## WHAT TO WORK ON
Reproduce every line of the listing below verbatim, omitting the pictures.

## INPUT MATERIAL
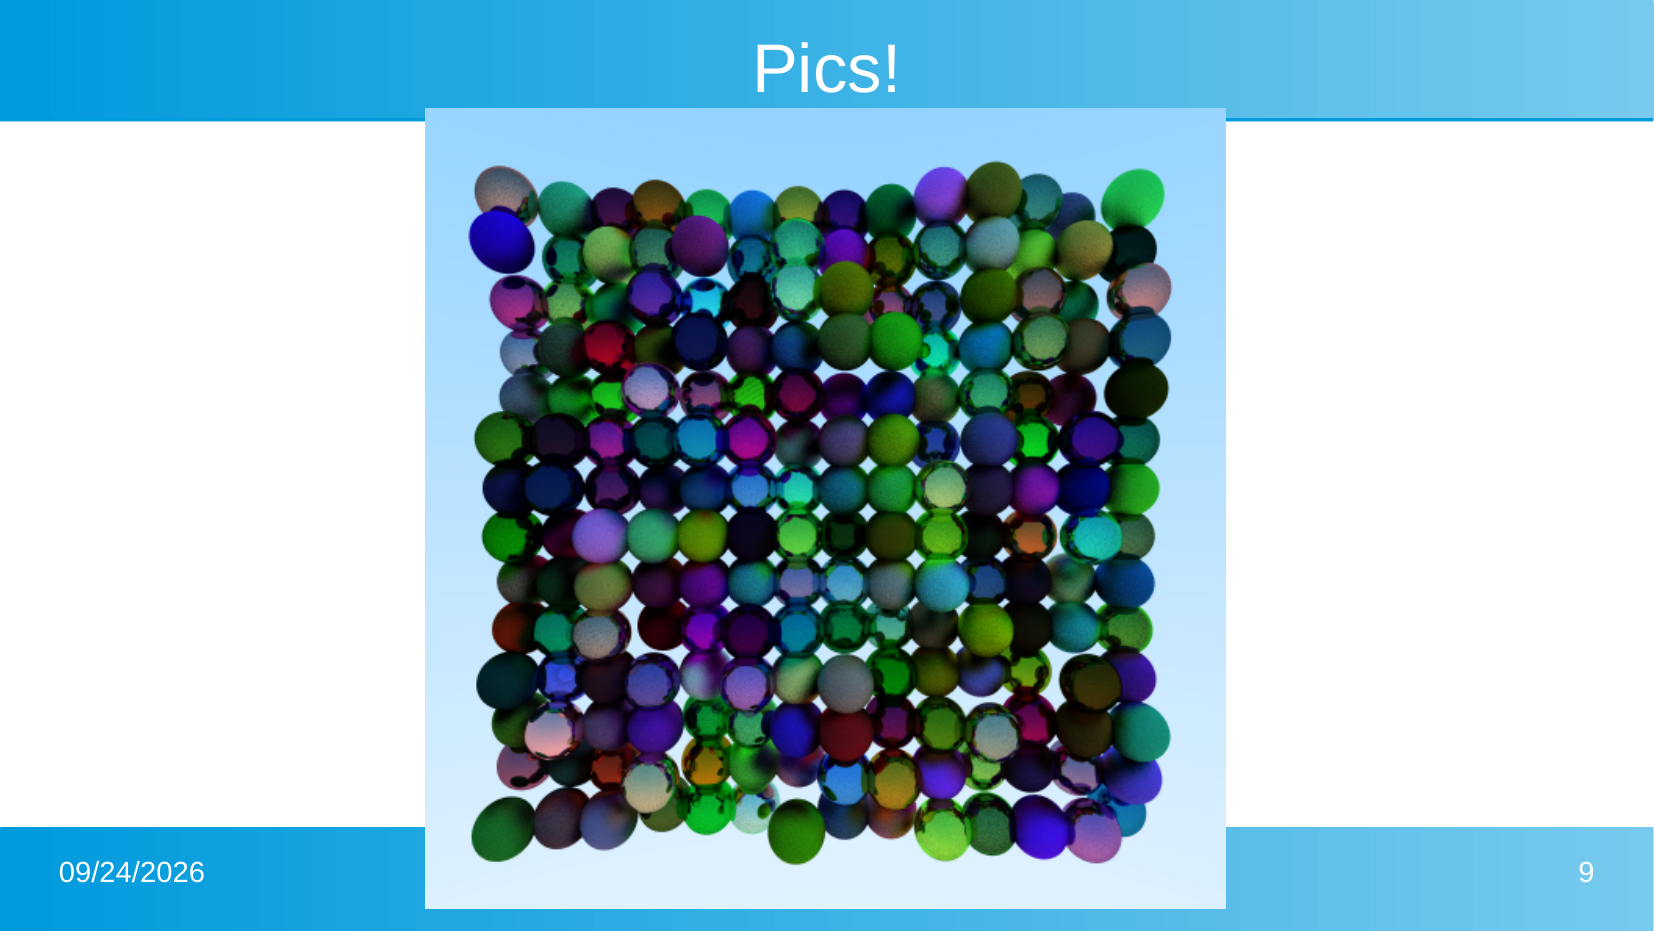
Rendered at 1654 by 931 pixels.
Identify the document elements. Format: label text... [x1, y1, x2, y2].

picture [425, 108, 1226, 909]
title Pics! [59, 29, 1595, 108]
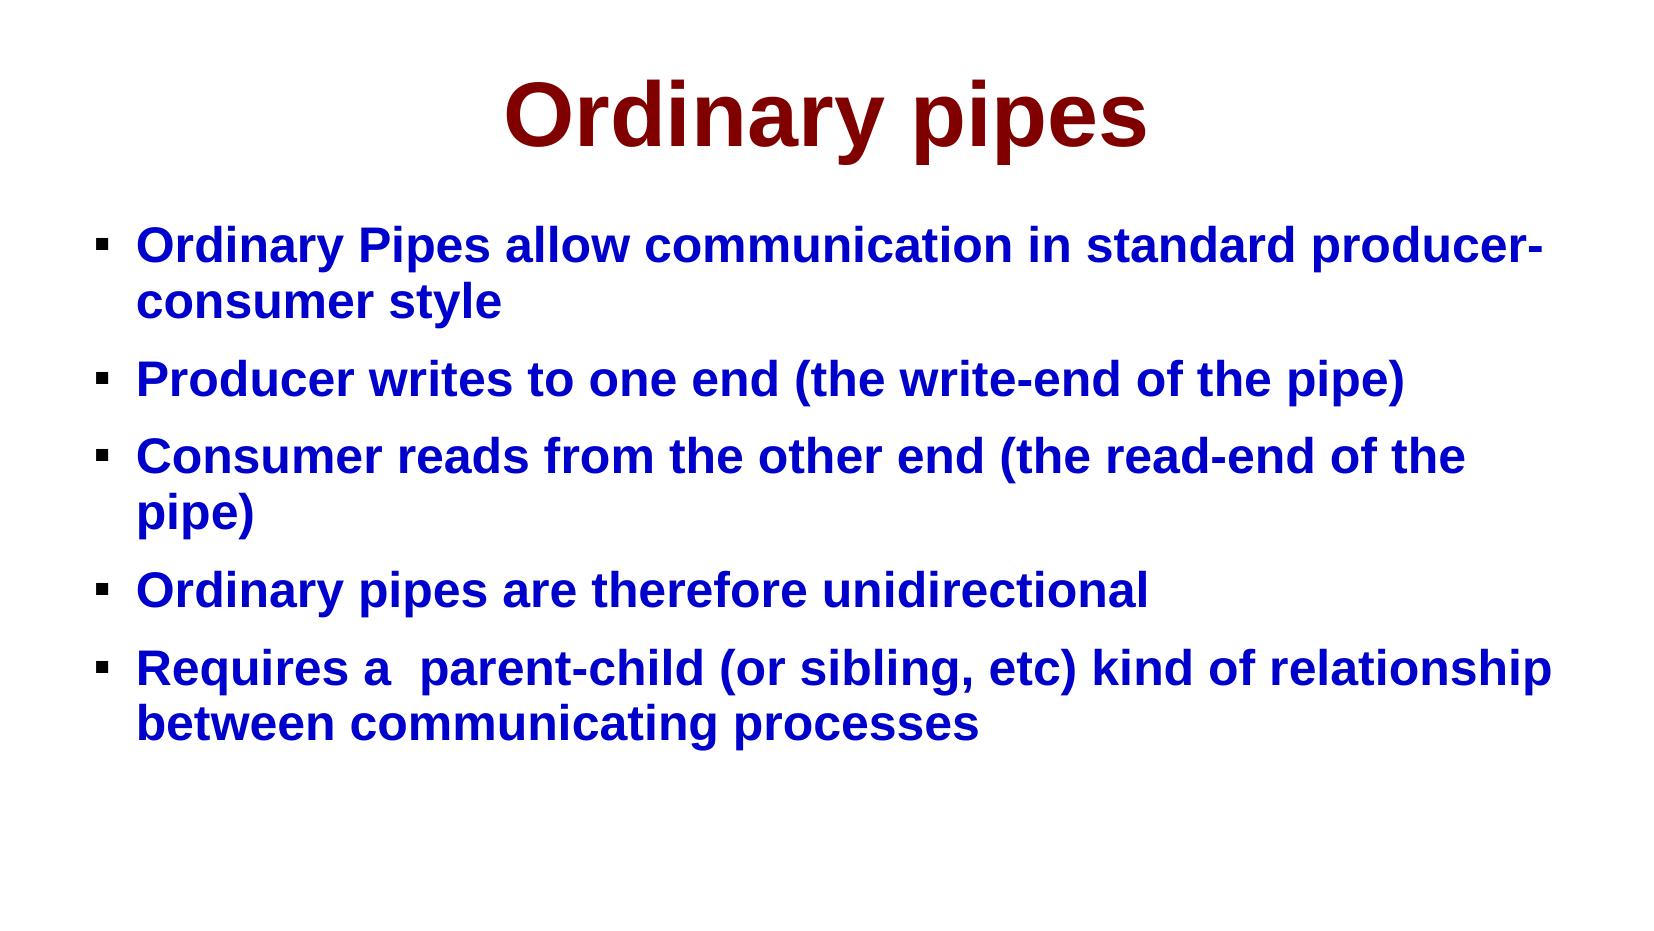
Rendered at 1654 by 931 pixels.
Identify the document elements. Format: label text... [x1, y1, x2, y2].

list Ordinary Pipes allow communication in standard producer-consumer style Producer writes to one end (the write-end of the pipe) Consumer reads from the other end (the read-end of the pipe) Ordinary pipes are therefore unidirectional Requires a parent-child (or sibling, etc) kind of relationship between communicating processes [82, 217, 1571, 757]
title Ordinary pipes [82, 37, 1571, 193]
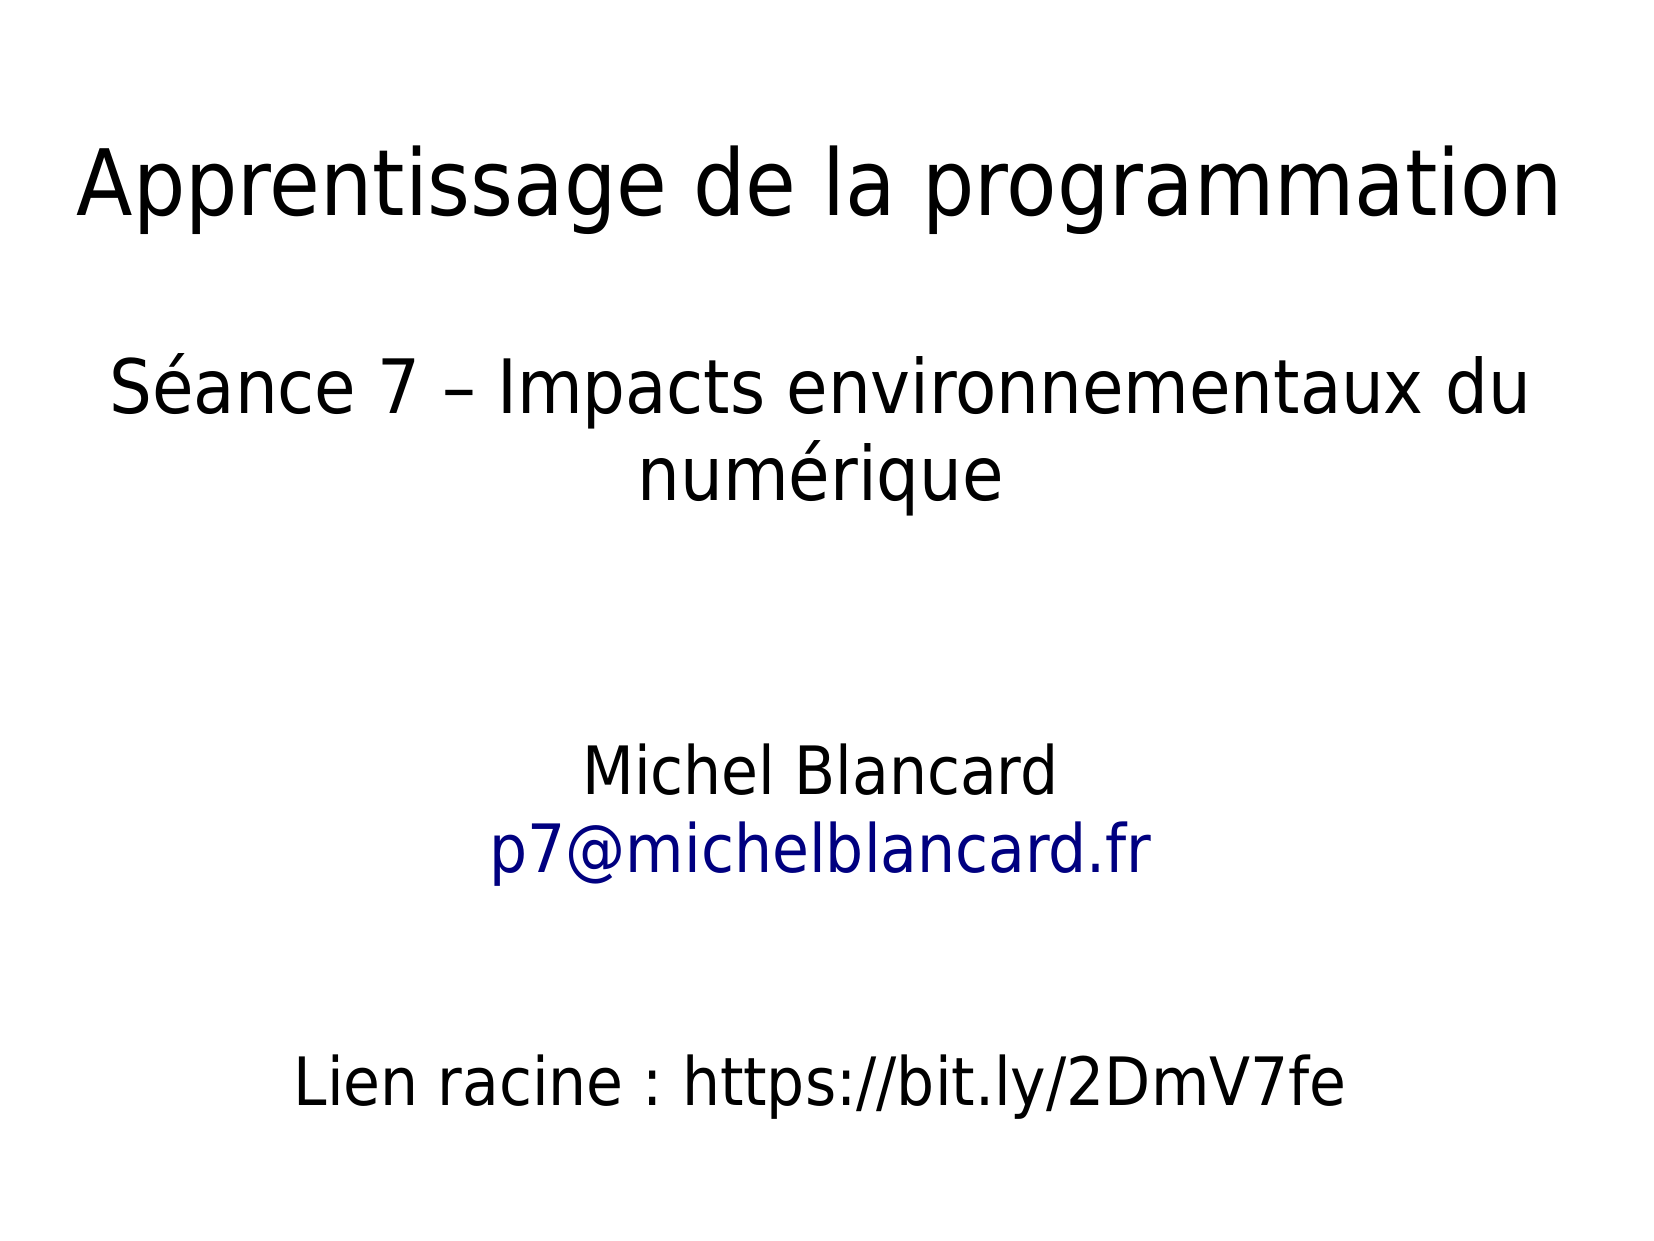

## EXERCISE RESPONSE
Rendered at 1654 by 931 pixels.
Identify the document elements. Format: label text... [x1, y1, x2, y2].

picture [425, 108, 1226, 909]
title Pics! [59, 29, 1595, 108]
Rendered at 1654 by 931 pixels.
Identify the document elements. Format: label text... [x1, y1, x2, y2].

list Ordinary Pipes allow communication in standard producer-consumer style Producer writes to one end (the write-end of the pipe) Consumer reads from the other end (the read-end of the pipe) Ordinary pipes are therefore unidirectional Requires a parent-child (or sibling, etc) kind of relationship between communicating processes [82, 217, 1571, 757]
title Ordinary pipes [82, 37, 1571, 193]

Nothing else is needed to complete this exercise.